Knots on a jetty post
ic courtesy of Judith Doyle

It was actually casting that got me thinking about fly fishing knots. I’d mentioned Italian casting to an angler with whom I worked in my days at Trout Fisherman.

Big mistake.

“What do I want to know about Italian casting for?” he argued, blue touch-paper well and truly lit. “I only know four casts and I’ve probably caught more fish than most casting instructors put together. You can ram your Italian casts right up your Jackson…”

It was that moment of empathy that came to mind when I considered the subject of fishing knots. There might be a wealth of knotty information out there but if all it does is stir bad memories of Boy Scouts and Girl Guides, you might be of the same resistant mind as my Italophobic fishing partner.

So let’s forget the frills. If you just want to know the strongest and easiest knot for each connector in the tackle set-up, this is for you.

BACKING TO ARBOUR

Strongest – 100 Percent Arbor Knot“provides for a method of attaching the backing line to a fly reel that delivers 100% line strength (one hundred per cent of the rated breaking strength of the backing line)”

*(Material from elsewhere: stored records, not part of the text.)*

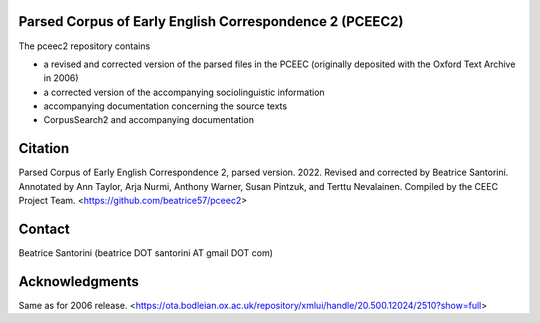 Parsed Corpus of Early English Correspondence 2 (PCEEC2)
========================================================

The pceec2 repository contains

- a revised and corrected version of the parsed files in the PCEEC
  (originally deposited with the Oxford Text Archive in 2006)
- a corrected version of the accompanying sociolinguistic information
- accompanying documentation concerning the source texts
- CorpusSearch2 and accompanying documentation

Citation
========

Parsed Corpus of Early English Correspondence 2, parsed version.
2022.  Revised and corrected by Beatrice Santorini.  Annotated by Ann
Taylor, Arja Nurmi, Anthony Warner, Susan Pintzuk, and Terttu
Nevalainen.  Compiled by the CEEC Project Team.
<https://github.com/beatrice57/pceec2>

Contact
=======

Beatrice Santorini (beatrice DOT santorini AT gmail DOT com)

Acknowledgments
===============

Same as for 2006 release.
<https://ota.bodleian.ox.ac.uk/repository/xmlui/handle/20.500.12024/2510?show=full>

EasiestArbor Knot“The goal here really isn’t in thinking that a knot is going to hold if a fish has taken all the line down to the end your reel spool, but to have something strong enough to hold in the event you lose a rod and reel overboard and have to pull it up by the line.”

BACKING TO FLY LINE

Strongest & Easiest Albright Knot“only moderately easy to tie but it is suitable for joining different types of fishing line”. If your fly line has a loop at the back end, connect braid to loop with a Surgeon’s Loop Knot)

FLY LINE TO LEADER

Strongest – Needle Knot“more streamlined and reliable than tying a Nail Knot”

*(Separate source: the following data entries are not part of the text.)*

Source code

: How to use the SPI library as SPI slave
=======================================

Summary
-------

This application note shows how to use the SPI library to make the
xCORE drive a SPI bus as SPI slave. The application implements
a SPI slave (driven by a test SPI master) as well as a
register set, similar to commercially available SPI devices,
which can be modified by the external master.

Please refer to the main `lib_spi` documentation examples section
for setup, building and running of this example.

Easiest – Gray’s Loop Quick & Easy version (scroll down at link) – “I have found this to be a generally secure and reliable fly fishing knot, if not quite as neat as the needle knotted version. This simplified loop can be tied quickly on the riverbank if need be.” [Author’s note: yours truly has also found the equally easy Albright Knot (see above) to be applicable in this context, although as none of his research has found it being endorsed as a line-to-leader knot, it could be that I’ve just been lucky…]

LEADER TO TIPPET

Strongest – Orvis Tippet Knot – “very strong and quite easy to tie…most fly fisherman find that it is easier to construct than the tried-and-true Blood Knot.”

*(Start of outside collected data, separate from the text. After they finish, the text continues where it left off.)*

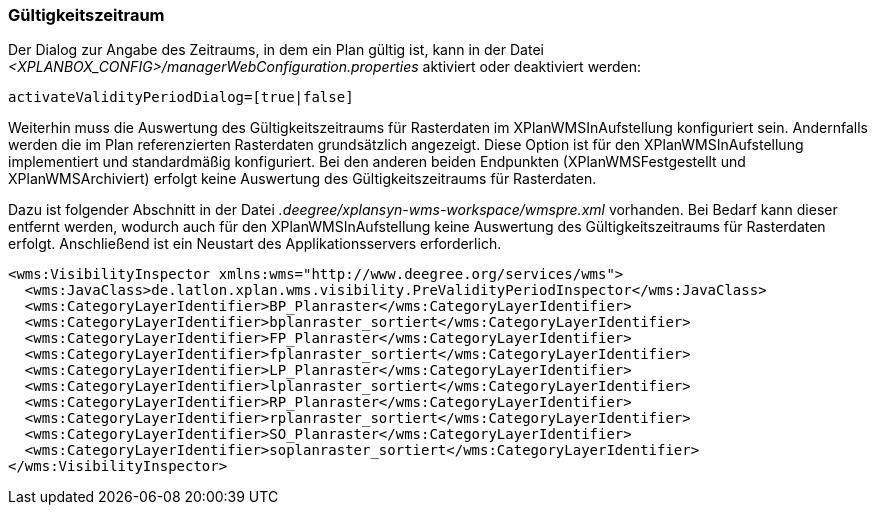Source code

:[[gueltigkeitszeitraum]]
=== Gültigkeitszeitraum

Der Dialog zur Angabe des Zeitraums, in dem ein Plan gültig ist, kann in
der Datei _<XPLANBOX_CONFIG>/managerWebConfiguration.properties_ aktiviert oder deaktiviert werden:

----
activateValidityPeriodDialog=[true|false]
----

Weiterhin muss die Auswertung des Gültigkeitszeitraums für Rasterdaten im XPlanWMSInAufstellung konfiguriert sein. Andernfalls werden die im Plan referenzierten Rasterdaten grundsätzlich angezeigt. Diese Option ist  für den XPlanWMSInAufstellung implementiert und standardmäßig konfiguriert. Bei den anderen beiden Endpunkten (XPlanWMSFestgestellt und XPlanWMSArchiviert) erfolgt keine Auswertung des Gültigkeitszeitraums für Rasterdaten.

Dazu ist folgender Abschnitt in der Datei _.deegree/xplansyn-wms-workspace/wmspre.xml_ vorhanden. Bei Bedarf kann dieser entfernt werden, wodurch auch für den XPlanWMSInAufstellung keine Auswertung des Gültigkeitszeitraums für Rasterdaten erfolgt. Anschließend ist ein Neustart des Applikationsservers erforderlich.

----
<wms:VisibilityInspector xmlns:wms="http://www.deegree.org/services/wms">
  <wms:JavaClass>de.latlon.xplan.wms.visibility.PreValidityPeriodInspector</wms:JavaClass>
  <wms:CategoryLayerIdentifier>BP_Planraster</wms:CategoryLayerIdentifier>
  <wms:CategoryLayerIdentifier>bplanraster_sortiert</wms:CategoryLayerIdentifier>
  <wms:CategoryLayerIdentifier>FP_Planraster</wms:CategoryLayerIdentifier>
  <wms:CategoryLayerIdentifier>fplanraster_sortiert</wms:CategoryLayerIdentifier>
  <wms:CategoryLayerIdentifier>LP_Planraster</wms:CategoryLayerIdentifier>
  <wms:CategoryLayerIdentifier>lplanraster_sortiert</wms:CategoryLayerIdentifier>
  <wms:CategoryLayerIdentifier>RP_Planraster</wms:CategoryLayerIdentifier>
  <wms:CategoryLayerIdentifier>rplanraster_sortiert</wms:CategoryLayerIdentifier>
  <wms:CategoryLayerIdentifier>SO_Planraster</wms:CategoryLayerIdentifier>
  <wms:CategoryLayerIdentifier>soplanraster_sortiert</wms:CategoryLayerIdentifier>
</wms:VisibilityInspector>
----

Easiest – Surgeon’s Knot – “…one of the best and easiest to tie knots for joining lines of equal or unequal diameters. In low light conditions or with cold hands or when time is of the essence…When properly tied, the Surgeon’s Knot approaches 100-percent line strength.”

DROPPER KNOT

Strongest & Easiest Dropper Loop Knot“…the best dropper loop knot is simple, easy, and incorporates just four steps. This fishing knot is also one of the most reliable loop knots, with dropper loop knot strength closer to 100% if comparing with a dropper loop alternative.”

HOOK KNOT (loop for when a loop is needed to allow fly extra movement; snug-fit for when no loop is required)

SNUG FIT

Strongest – Palomar Knot – At its best with braids but also works well with monofilament and fluorocarbon

Easiest – Davy or Double Davy Knot“[the Davy] is an excellent small profile knot for very small flies (size 22 to about size 18). We recommend moving up to the Double Davy when tying on flies starting around size 16 and up as it adds extra strength and seems to be more reliable.”

LOOP

Strongest – Rapala Loop Knot“a non-slip loop knot that can be tied directly to the lure allowing it to move naturally and freely. It is extensively used in fly fishing.”

Easiest – Surgeon End Loop“The popularity of the Surgeon’s End Loop lies in its simplicity as well as its strength. Two overhand knots with doubled line and you’re done!”